NB, I’ve just pushed a new (much smaller :smile: ) PR, which:

  • Refines and clarifies the language around License-File per @brettcannon and @pf_moore 's suggestions and the related discussion
  • Removes the speculative “Future PEPs” section and cuts down the Terminology section as requested by @pradyunsg , particularly the introduction and the parts that overlap with the PyPUG, cutting down the PEP’s length by around a full page
  • Moves the User Scenarios section to an appendix as suggested by @pf_moore , reducing the length of the main PEP by another two pages

If and when PEP 676 is accepted, I will be able to move the appendecies to separate linked auxiliary documents outside the PEP but still hosted in the PEP repo (which combined with collapsing the ToC), further reduces the total PEP length by nearly 2/3rds and the length (number of entries) in the ToC by over 3/4.

I’ve tagged @brettcannon and @pf_moore for review. Once merged, a followup PR will make the PEP 621 changes decided upon above, namely removing the separate license-expression key and making that the flat string value of the license key instead, updating the Converting legacy metadata guidance section to reflect it cannot be converted during build if specified in project, and simplifying and updating the rest of the PEP accordingly (which should shorten its length by a fair bit more, particularly the normative Specification section).

And that’s fine if people choose not inspect the wheel for a possible narrower set of license files. If this comes down to a bunch of files in a specific directory then there’s no real concern here.

:person_shrugging: Practicality beats purity.

Welcome to packaging specs, where you try to do the right thing while balancing for adoption and hoping for acceptance. :wink:

:tada:

As the PEP’s author and a PEP editor, you don’t need to wait on reviews from either of us (and honestly you should probably leave Paul off as he’s made it my problem instead of his :wink:).
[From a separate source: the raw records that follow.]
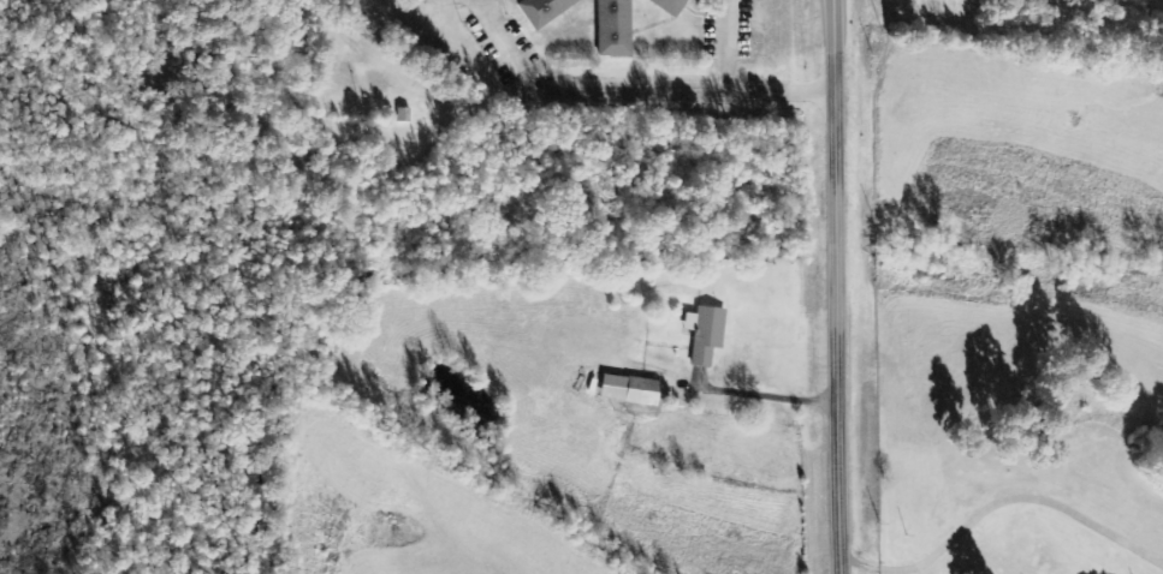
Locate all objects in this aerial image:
building: (666, 6)
building: (540, 10)
building: (611, 28)
road: (574, 92)
road: (732, 92)
building: (400, 115)
road: (834, 287)
building: (702, 334)
building: (624, 390)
I’m going to hold off on commenting further until the shorter PEP is in and I can give it a complete read. I also suggest starting another topic as this draft will be different enough to want to make sure it’s surfaced to anyone who has muted this topic already.

1 Like

I don’t mind a reset either; I’m not entirely certain we aren’t debating the same side at this point and just don’t realize it, and I’m starting to get a bit lost myself as to the direct connection with the current PEP :smile:

Right, but I’m not sure how that’s practically possible, both in the current implementations (which only have one static license_files setting) and following the specification in this PEP (which has a static license-files PEP 621 key, and specifies that License-Files must be consistent, and the files preserved, between sdists, wheels and installed projects). And if License-Files is marked static in the sdist per PEP 643, tools shouldn’t be tinkering with it, and otherwise all bets are off anyway. I’m also getting a little lost myself on how this is a blocker to having License-Files

Indeed it does—which is why I’m struggling to understand the practical issue, when both current implementations and the proposed spec appear to preclude the inconsistency between License-Files in the sdist and those actually included in the wheel that could create a possible problem for tools relying on static metadata versus dynamic introspection?

Sorry; since it was based off his concern and attended suggestion, as part of a discussion with you, I wanted to give you both a chance to weigh in if you wanted, but I went ahead and merged it (as you saw). Next up: the license-expressionlicense project source metadata key change.

2 Likes

FYI at this point I’m just waiting for @CAM-Gerlach to tell me he is done with edits and is ready for me to do a thorough review.

3 Likes

@CAM-Gerlach Is the PEP ready for review?